> [Instructions to follow] The number of lines holding the string "nose" is all that is wanted; count them in the records below.

[Collected data entries]

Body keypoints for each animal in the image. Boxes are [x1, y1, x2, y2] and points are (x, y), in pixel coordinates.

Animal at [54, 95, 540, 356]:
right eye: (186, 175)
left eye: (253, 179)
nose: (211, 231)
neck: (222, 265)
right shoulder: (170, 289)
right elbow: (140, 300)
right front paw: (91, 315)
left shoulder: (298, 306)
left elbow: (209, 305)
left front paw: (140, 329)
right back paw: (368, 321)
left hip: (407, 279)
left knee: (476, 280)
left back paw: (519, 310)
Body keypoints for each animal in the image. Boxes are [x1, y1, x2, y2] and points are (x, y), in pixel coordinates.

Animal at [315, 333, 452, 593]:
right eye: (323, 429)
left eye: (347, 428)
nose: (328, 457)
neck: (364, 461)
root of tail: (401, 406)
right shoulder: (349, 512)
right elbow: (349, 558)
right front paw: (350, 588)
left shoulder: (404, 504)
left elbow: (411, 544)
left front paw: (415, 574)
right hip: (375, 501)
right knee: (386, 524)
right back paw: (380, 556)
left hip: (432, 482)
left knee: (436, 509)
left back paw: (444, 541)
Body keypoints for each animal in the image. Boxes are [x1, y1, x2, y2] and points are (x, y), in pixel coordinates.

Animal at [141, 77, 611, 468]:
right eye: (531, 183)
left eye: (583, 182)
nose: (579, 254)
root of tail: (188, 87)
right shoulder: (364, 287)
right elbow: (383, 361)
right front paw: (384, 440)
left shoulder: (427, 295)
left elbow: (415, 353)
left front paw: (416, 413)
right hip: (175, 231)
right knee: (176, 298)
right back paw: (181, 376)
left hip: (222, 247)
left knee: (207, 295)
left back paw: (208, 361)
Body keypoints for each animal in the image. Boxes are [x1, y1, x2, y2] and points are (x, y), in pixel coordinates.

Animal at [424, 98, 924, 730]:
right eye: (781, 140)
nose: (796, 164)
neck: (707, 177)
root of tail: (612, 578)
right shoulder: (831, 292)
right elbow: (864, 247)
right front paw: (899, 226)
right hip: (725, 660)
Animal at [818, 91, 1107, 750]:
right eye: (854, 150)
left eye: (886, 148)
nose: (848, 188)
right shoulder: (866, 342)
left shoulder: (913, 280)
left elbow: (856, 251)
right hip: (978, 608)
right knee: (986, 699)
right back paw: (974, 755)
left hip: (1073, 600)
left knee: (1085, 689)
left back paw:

---

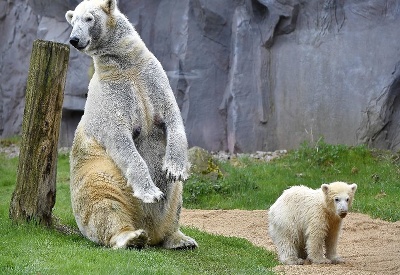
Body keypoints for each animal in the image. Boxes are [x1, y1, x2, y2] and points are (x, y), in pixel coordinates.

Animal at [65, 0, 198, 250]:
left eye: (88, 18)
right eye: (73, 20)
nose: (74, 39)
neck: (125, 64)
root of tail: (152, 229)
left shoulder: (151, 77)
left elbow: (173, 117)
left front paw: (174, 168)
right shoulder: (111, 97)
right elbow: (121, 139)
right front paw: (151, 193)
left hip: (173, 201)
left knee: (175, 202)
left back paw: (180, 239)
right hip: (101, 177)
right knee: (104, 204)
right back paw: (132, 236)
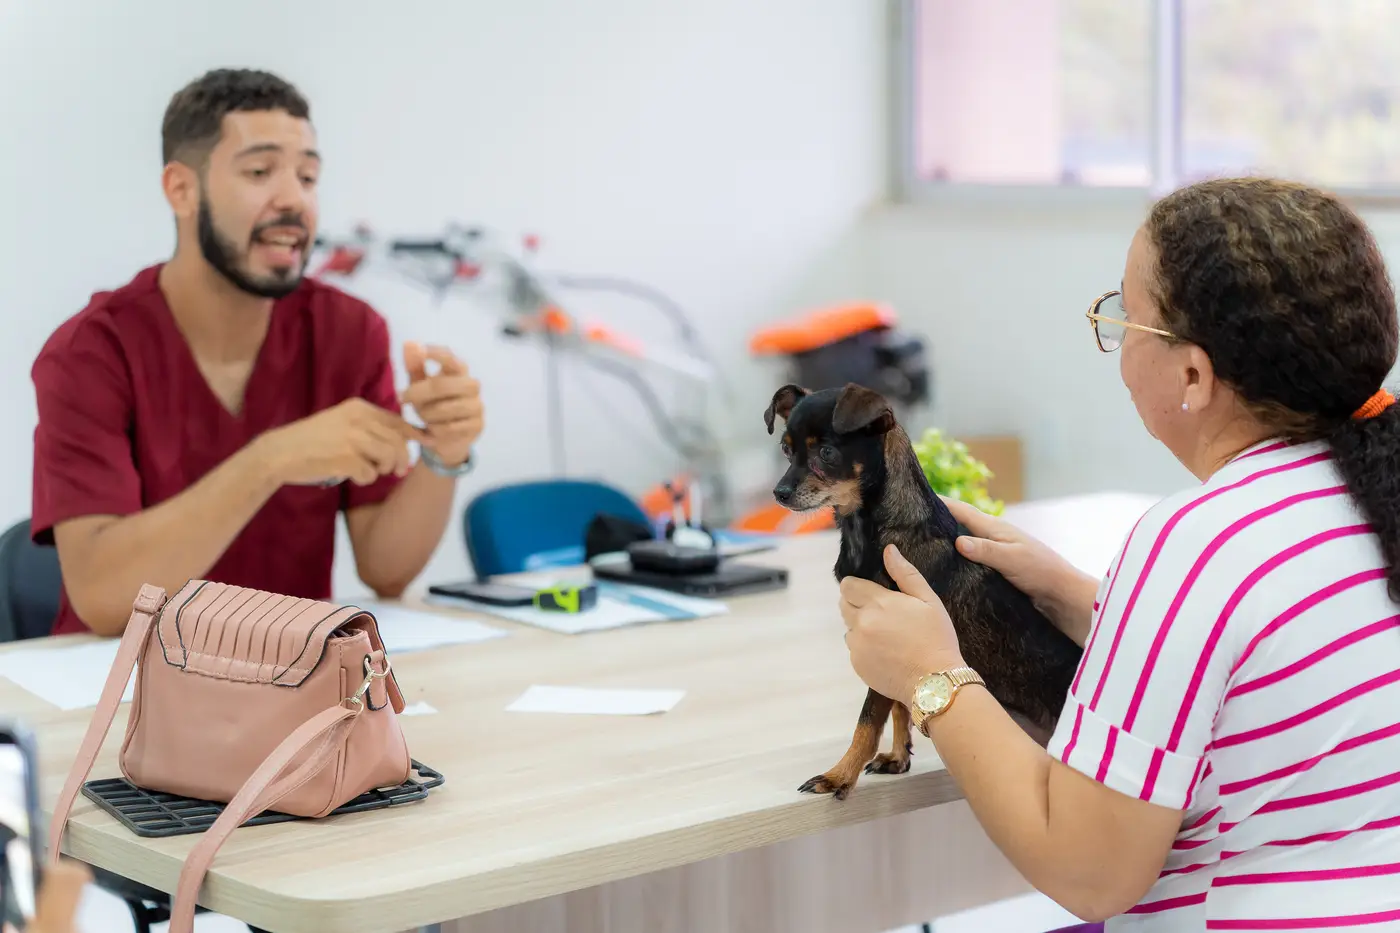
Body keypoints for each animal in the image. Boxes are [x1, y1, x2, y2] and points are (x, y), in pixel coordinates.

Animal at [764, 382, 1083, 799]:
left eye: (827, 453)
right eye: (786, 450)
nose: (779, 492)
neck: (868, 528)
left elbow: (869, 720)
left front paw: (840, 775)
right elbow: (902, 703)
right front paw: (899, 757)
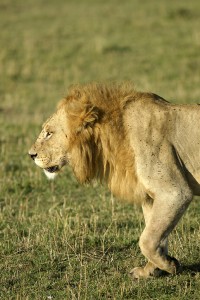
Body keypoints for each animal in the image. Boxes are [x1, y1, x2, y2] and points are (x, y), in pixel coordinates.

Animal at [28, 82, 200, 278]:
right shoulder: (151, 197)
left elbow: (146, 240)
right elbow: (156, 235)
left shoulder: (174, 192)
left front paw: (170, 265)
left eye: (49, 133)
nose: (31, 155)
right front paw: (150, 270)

---

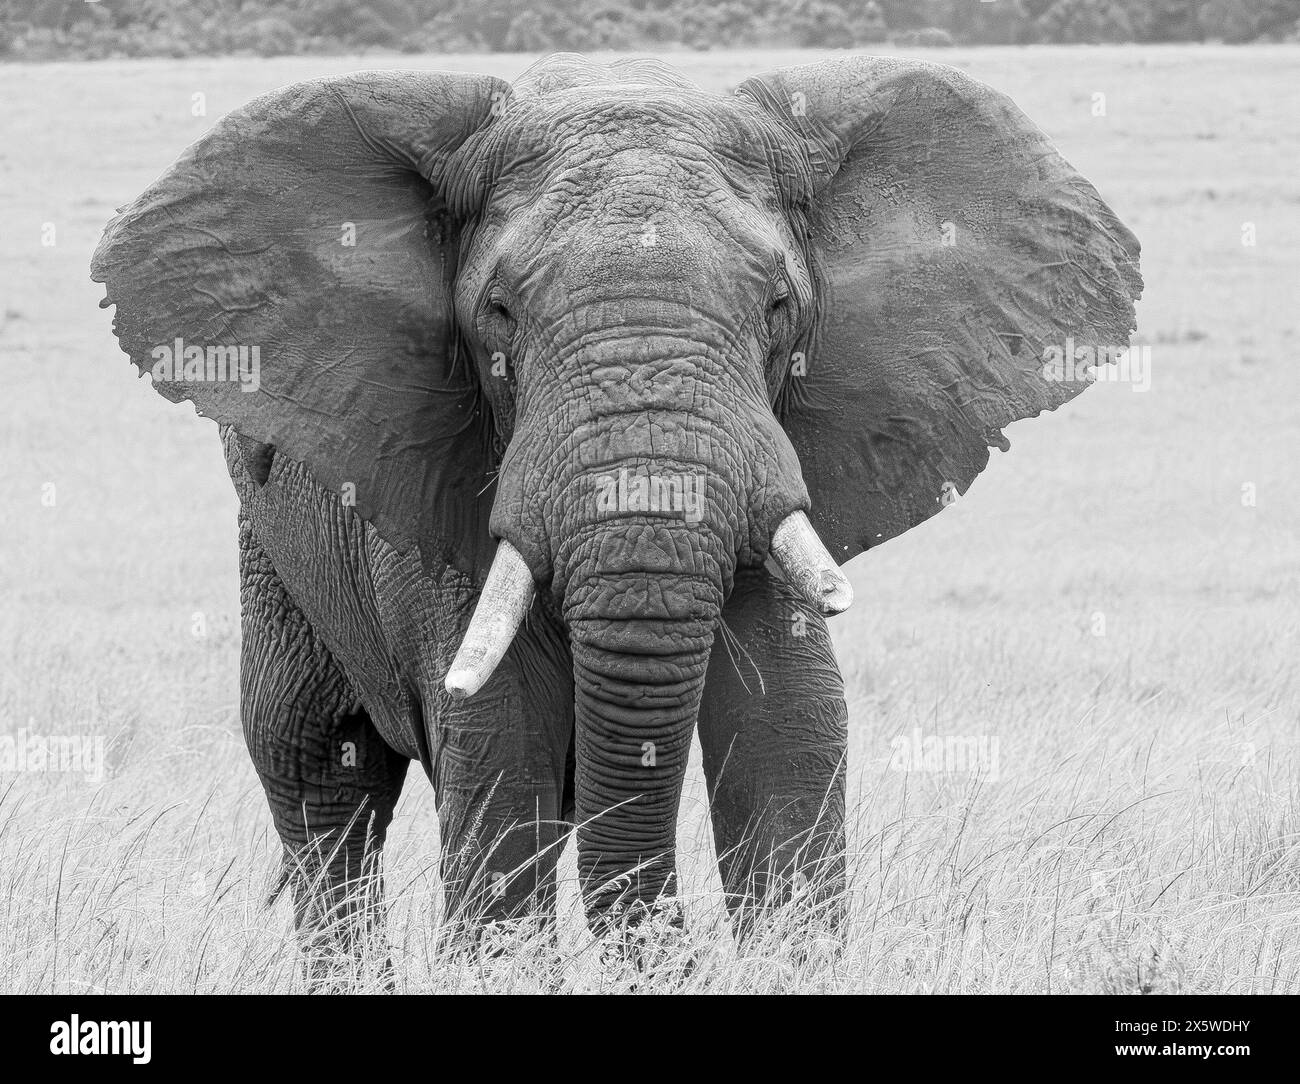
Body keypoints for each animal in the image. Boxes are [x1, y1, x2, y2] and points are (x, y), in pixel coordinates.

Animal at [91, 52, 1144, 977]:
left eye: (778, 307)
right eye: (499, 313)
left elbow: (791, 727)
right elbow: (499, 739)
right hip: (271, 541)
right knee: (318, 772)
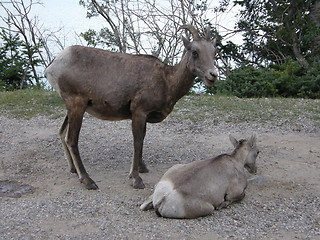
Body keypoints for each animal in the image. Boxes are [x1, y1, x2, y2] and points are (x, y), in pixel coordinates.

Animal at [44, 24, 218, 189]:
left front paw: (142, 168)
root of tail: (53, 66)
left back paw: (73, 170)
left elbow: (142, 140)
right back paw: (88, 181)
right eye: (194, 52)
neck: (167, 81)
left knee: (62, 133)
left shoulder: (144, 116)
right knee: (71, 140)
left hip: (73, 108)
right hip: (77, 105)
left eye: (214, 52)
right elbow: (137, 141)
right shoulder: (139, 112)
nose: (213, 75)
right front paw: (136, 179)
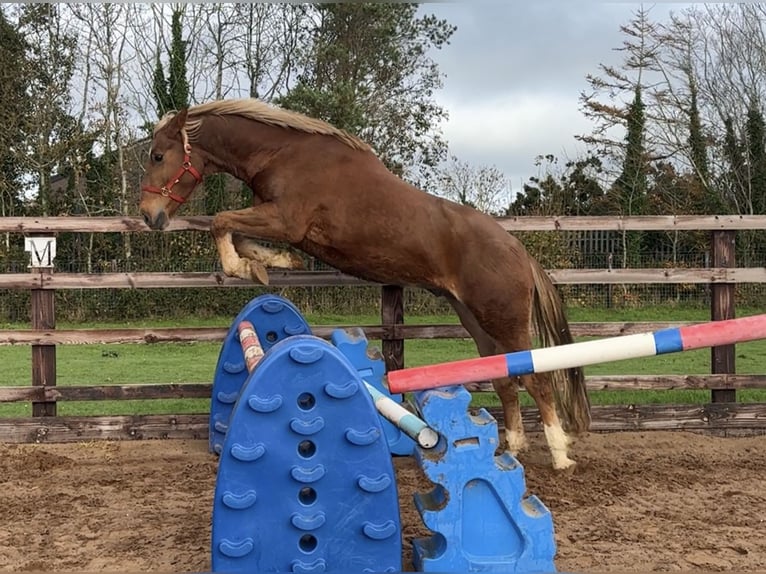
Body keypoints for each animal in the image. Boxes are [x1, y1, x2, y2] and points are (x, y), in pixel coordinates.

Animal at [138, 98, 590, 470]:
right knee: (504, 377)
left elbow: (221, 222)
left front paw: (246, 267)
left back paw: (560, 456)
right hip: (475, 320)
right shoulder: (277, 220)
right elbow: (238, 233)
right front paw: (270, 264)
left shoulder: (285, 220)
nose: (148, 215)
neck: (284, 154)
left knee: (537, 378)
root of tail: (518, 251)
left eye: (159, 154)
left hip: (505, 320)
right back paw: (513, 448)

> [Result below] 10